Die Lehre der Apostel: Der zweite Korintherbrief, Vers für Vers – Theologie, die dich im Glauben wachsen lässt. Nachfolge praktisch – dein geistlicher Impuls für den Tag.
Mein Name ist Jürgen Fischer. Heute geht es um den zweiten Korintherbrief, Kapitel 12, Verse 11 bis 21.
Paulus’ Erfahrung von Schwäche und Stärke
Paulus berichtet gerade davon, was er mit Gott erlebt hat. Dabei macht er deutlich, dass ihm all diese Erfahrungen nur eines eingebracht haben: einen Dorn im Fleisch und die Erkenntnis, dass er gerade dort stark ist, wo er schwach ist. Denn wenn ich schwach bin, dann bin ich stark (2. Korinther 12,11).
Er sagt: „Ich bin ein Tor geworden, ihr habt mich dazu gezwungen, denn ich hätte von euch empfohlen werden sollen. Ich habe in nichts den übergroßen Aposteln nachgestanden, auch wenn ich selbst nichts bin.“ Paulus betont hier noch einmal, wie töricht es ist, mit seinen Erfahrungen zu prahlen.
Was wir auch anführen – unsere Herkunft, Bildung, die guten Beziehungen, vielleicht auch das, was wir für den Herrn gelitten und aufgegeben haben, schlimmer noch, was wir erreicht haben oder was wir mit Gott erlebt haben – all diese Dinge sollten unerwähnt bleiben. Denn sie stellen uns in den Mittelpunkt. Und genau dort gehören wir nicht hin. Dort gehört allein der Herr Jesus hin.
Wer sich rühmt, der rühme sich des Herrn. Wenn Paulus sich hier als Tor, als Dummkopf darstellt, dann ist das natürlich auch eine Kritik an seinen Gegnern, die genau das tun: sich als großartig darstellen. Nur nehmen diese ihre Angeberei ernst und verstehen sie nicht als Dummheit.
Paulus weiß, wer er vor Gott ist. Deshalb schreibt er hier: „Wenn ich auch nichts bin“ – nichts im Sinne von: Ich habe nichts, womit ich vor Gott punkten könnte. Alles, was ich bin und habe, kommt von Gott.

● BEREITGESTELLTE EINTRÄGE:
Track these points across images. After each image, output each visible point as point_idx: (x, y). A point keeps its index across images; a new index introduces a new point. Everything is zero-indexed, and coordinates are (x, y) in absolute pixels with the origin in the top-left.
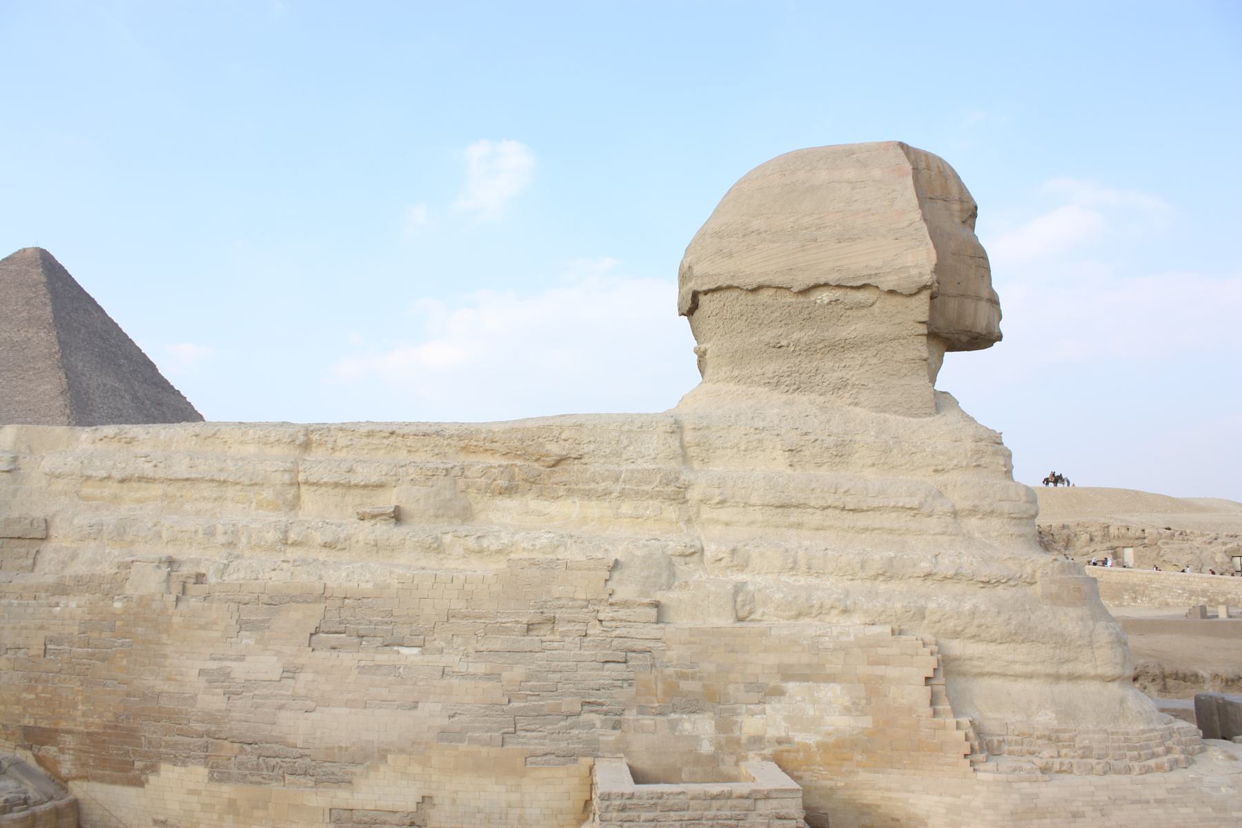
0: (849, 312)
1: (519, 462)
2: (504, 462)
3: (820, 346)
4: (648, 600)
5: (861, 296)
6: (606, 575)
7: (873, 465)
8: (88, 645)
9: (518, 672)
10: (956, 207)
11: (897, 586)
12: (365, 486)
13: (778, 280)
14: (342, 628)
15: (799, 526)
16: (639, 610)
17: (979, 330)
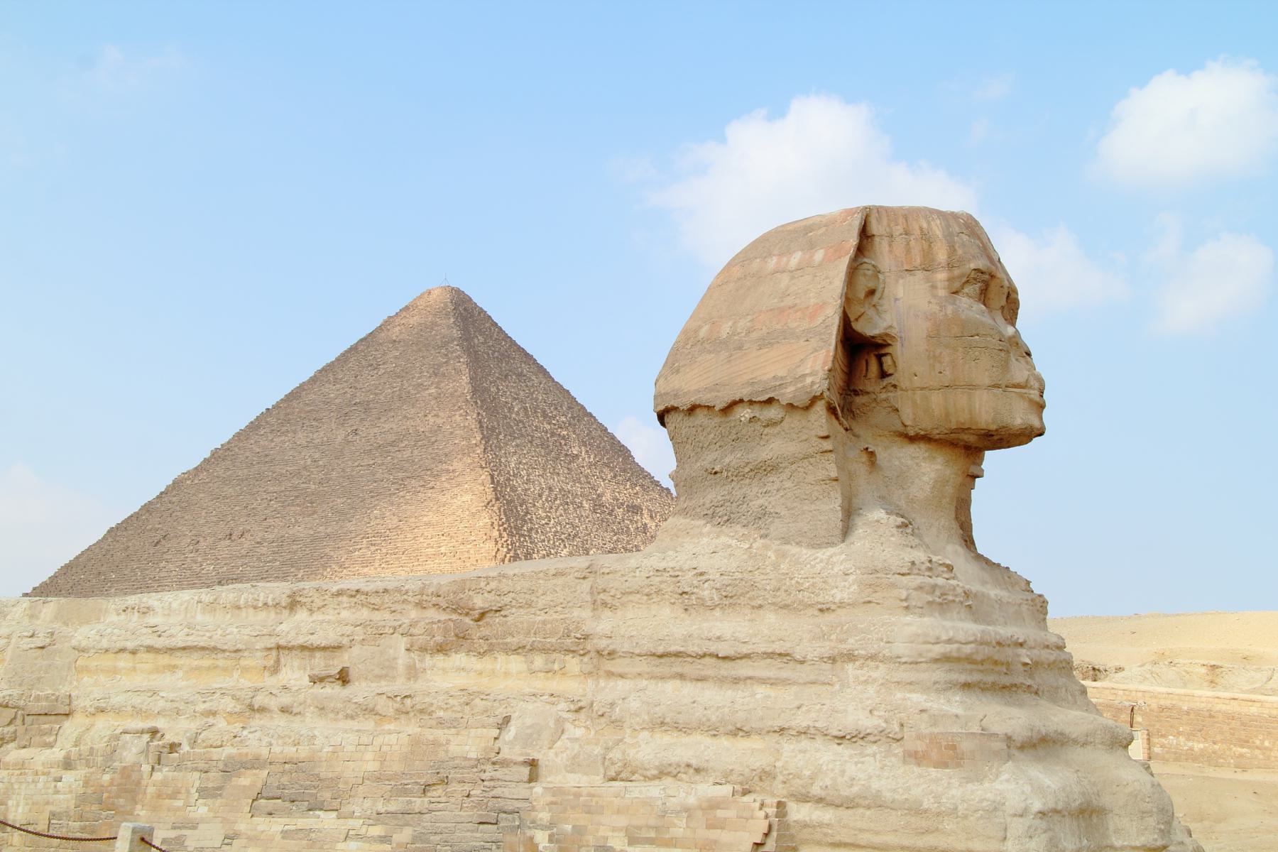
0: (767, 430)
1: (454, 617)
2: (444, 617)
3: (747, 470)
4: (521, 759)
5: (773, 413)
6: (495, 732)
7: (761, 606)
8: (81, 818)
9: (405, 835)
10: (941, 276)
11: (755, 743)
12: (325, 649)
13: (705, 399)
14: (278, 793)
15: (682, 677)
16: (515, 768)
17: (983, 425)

● GESTELLTE AUFGABE 1:
Wer gehört laut der Auslegung zum zweiten Korintherbrief allein in den Mittelpunkt?
● GESTELLTE AUFGABE 2:
Führen Sie die Auslegung zum zweiten Korintherbrief im Anschluss an ihren letzten Satz weiter.
Die Daten werden zur Bearbeitung nicht benötigt.

● VERFASSTE ANTWORT 1:
Allein der Herr Jesus.

● VERFASSTE ANTWORT 2:
Und dann kommt die Traurigkeit zum Ausdruck: „Ich hätte von euch empfohlen werden sollen, denn ich habe in nichts den übergroßen Aposteln nachgestanden.“ Paulus hätte sich gewünscht, dass die Korinther ihn gegen persönliche Angriffe verteidigen, sich hinter ihn stellen und darauf hinweisen, dass sie selbst die Frucht seiner Arbeit sind. Ihr eigener Glaube belegt, dass Paulus natürlich ein Apostel ist – und nicht nur ein Apostel, sondern ihr Gemeindegründungsapostel, Gottes Apostel für die Heiden-Neuland-Mission.
Die Merkmale eines Apostels und ihre Bedeutung heute
2. Korinther 12,12: Die Zeichen des Apostels sind ja unter euch vollbracht worden, in allem Ausharren, in Zeichen und Wundern und Machttaten.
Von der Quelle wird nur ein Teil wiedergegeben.